The data -
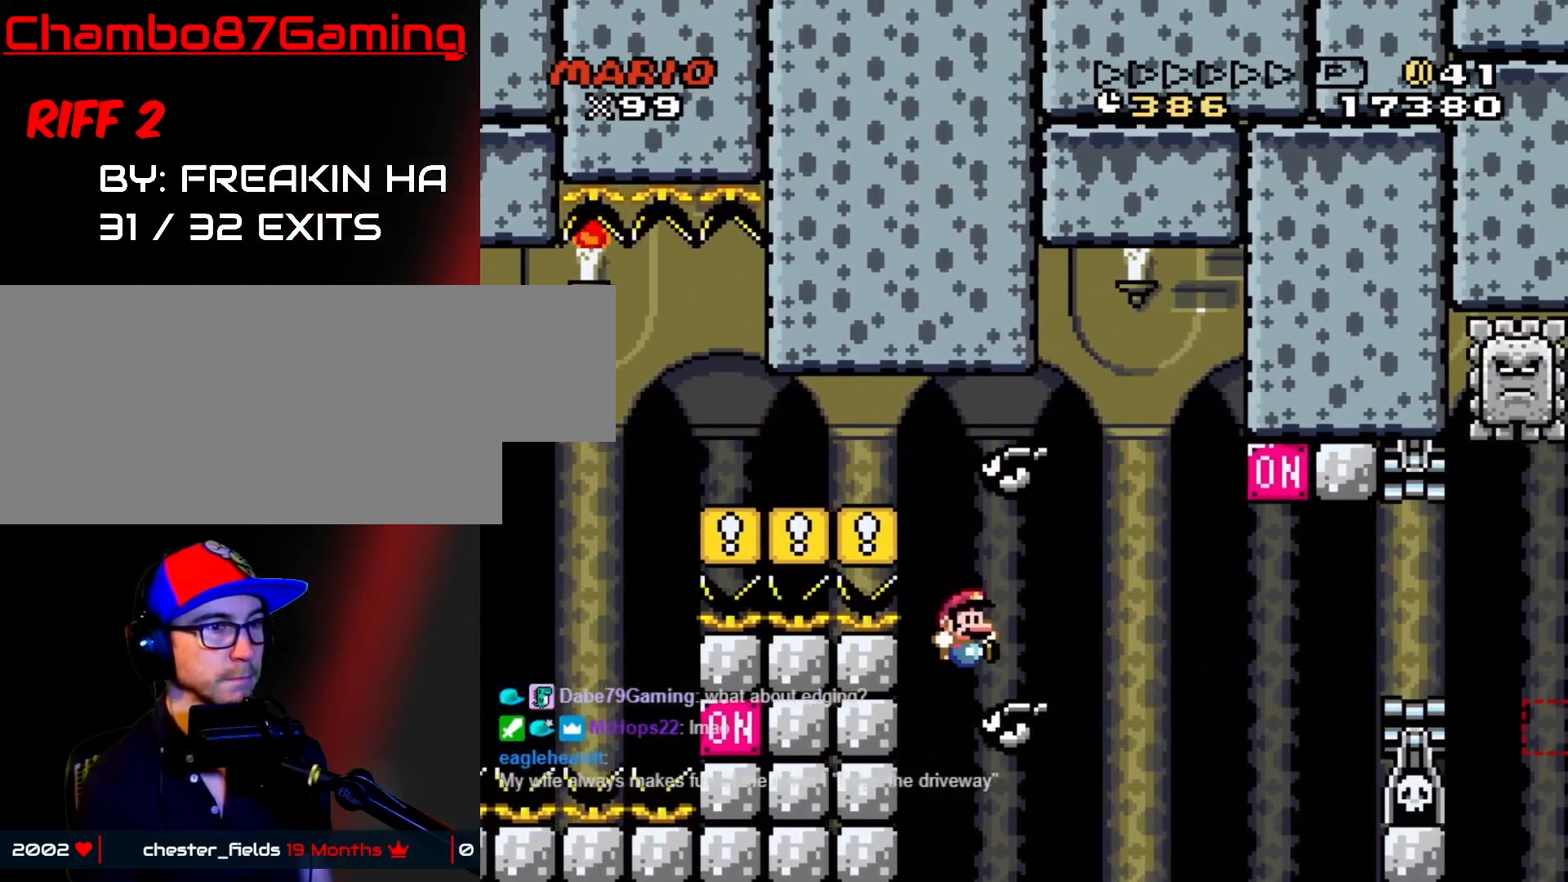
{"buttons": ["B", "Y", "DPAD_RIGHT"], "events": [[233, "B", "up"], [300, "DPAD_RIGHT", "up"], [317, "DPAD_LEFT", "down"], [400, "B", "down"], [400, "DPAD_LEFT", "up"], [400, "DPAD_RIGHT", "down"]]}
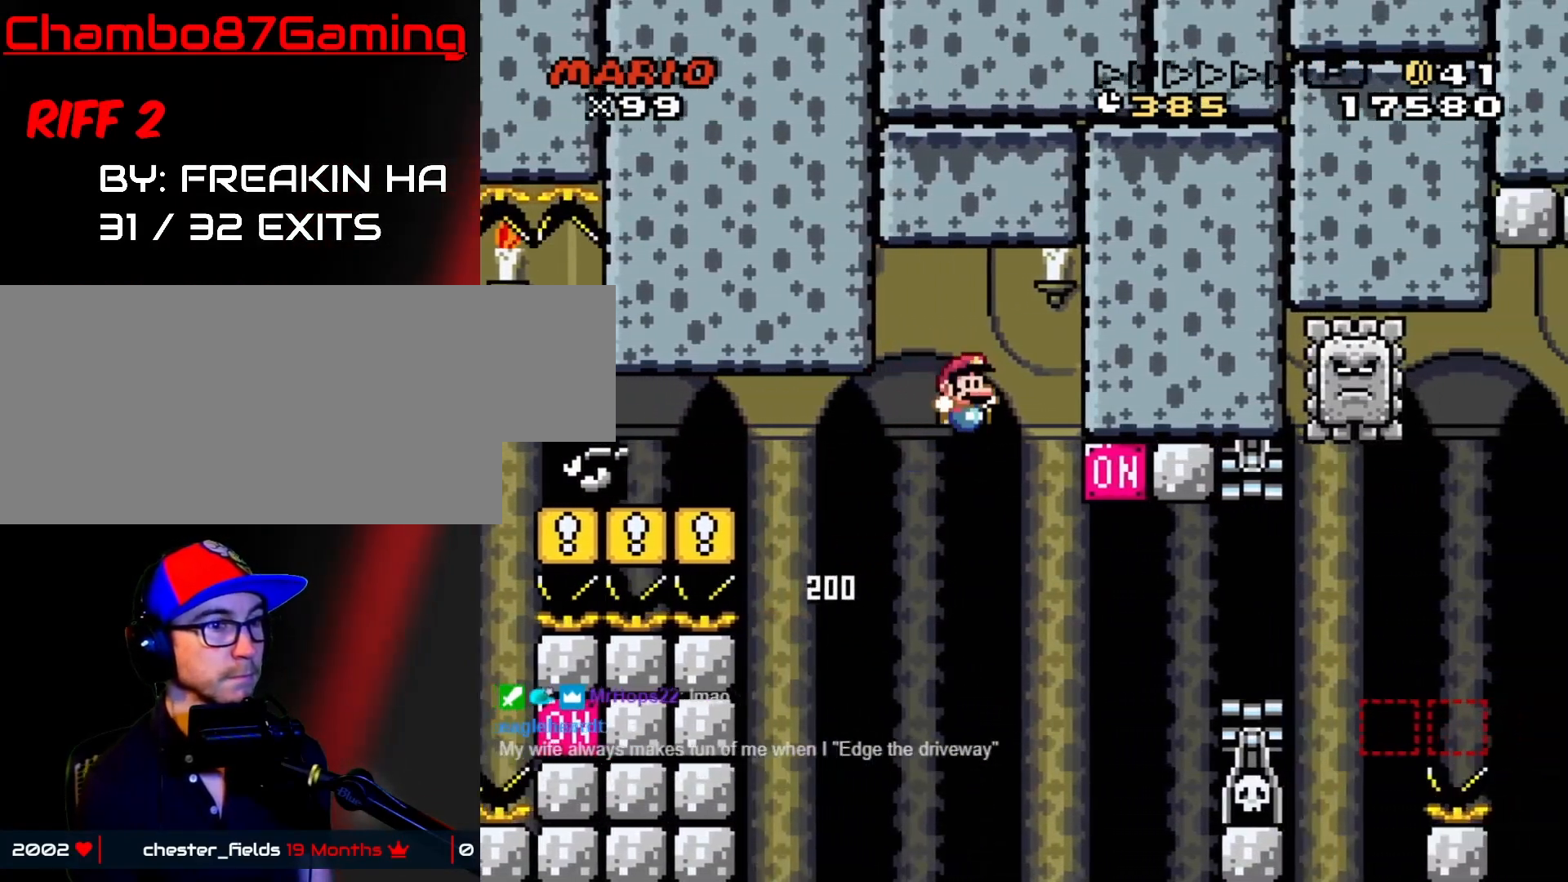
{"buttons": ["B", "Y", "DPAD_LEFT"], "events": [[300, "B", "up"], [333, "B", "down"], [350, "DPAD_RIGHT", "up"], [367, "DPAD_LEFT", "down"]]}
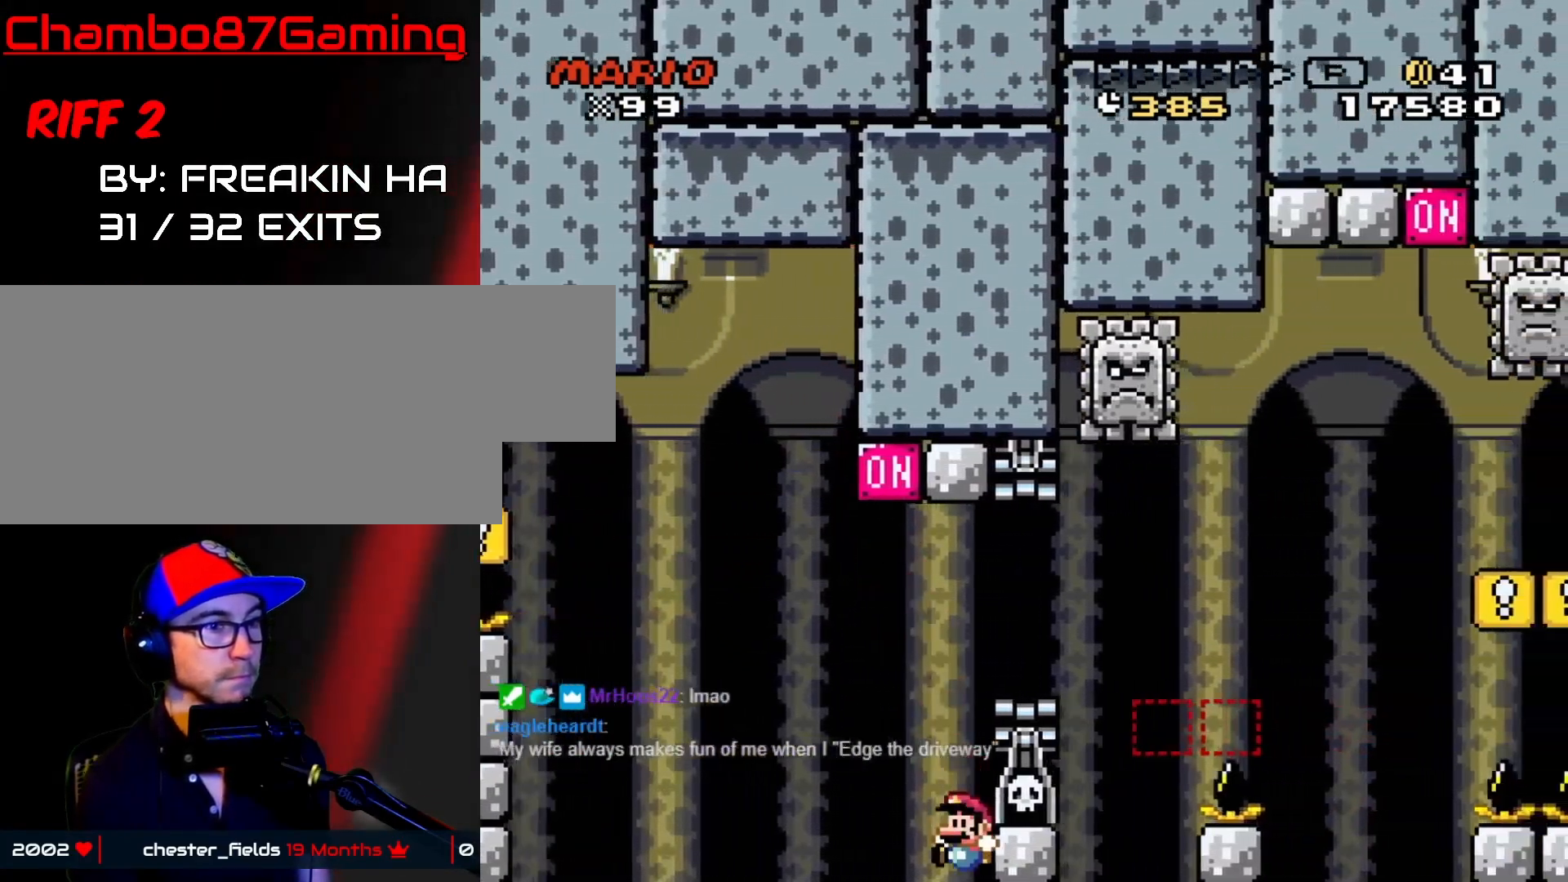
{"buttons": [], "events": [[67, "DPAD_LEFT", "up"], [83, "DPAD_RIGHT", "down"], [150, "B", "up"], [217, "DPAD_RIGHT", "up"], [283, "Y", "up"]]}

Assigned task - Output all of the listing above, exactly as given, but without its pictures.

Answer space -
{"buttons": ["B", "Y", "DPAD_RIGHT"], "events": [[233, "B", "up"], [300, "DPAD_RIGHT", "up"], [317, "DPAD_LEFT", "down"], [400, "B", "down"], [400, "DPAD_LEFT", "up"], [400, "DPAD_RIGHT", "down"]]}
{"buttons": ["B", "Y", "DPAD_LEFT"], "events": [[300, "B", "up"], [333, "B", "down"], [350, "DPAD_RIGHT", "up"], [367, "DPAD_LEFT", "down"]]}
{"buttons": [], "events": [[67, "DPAD_LEFT", "up"], [83, "DPAD_RIGHT", "down"], [150, "B", "up"], [217, "DPAD_RIGHT", "up"], [283, "Y", "up"]]}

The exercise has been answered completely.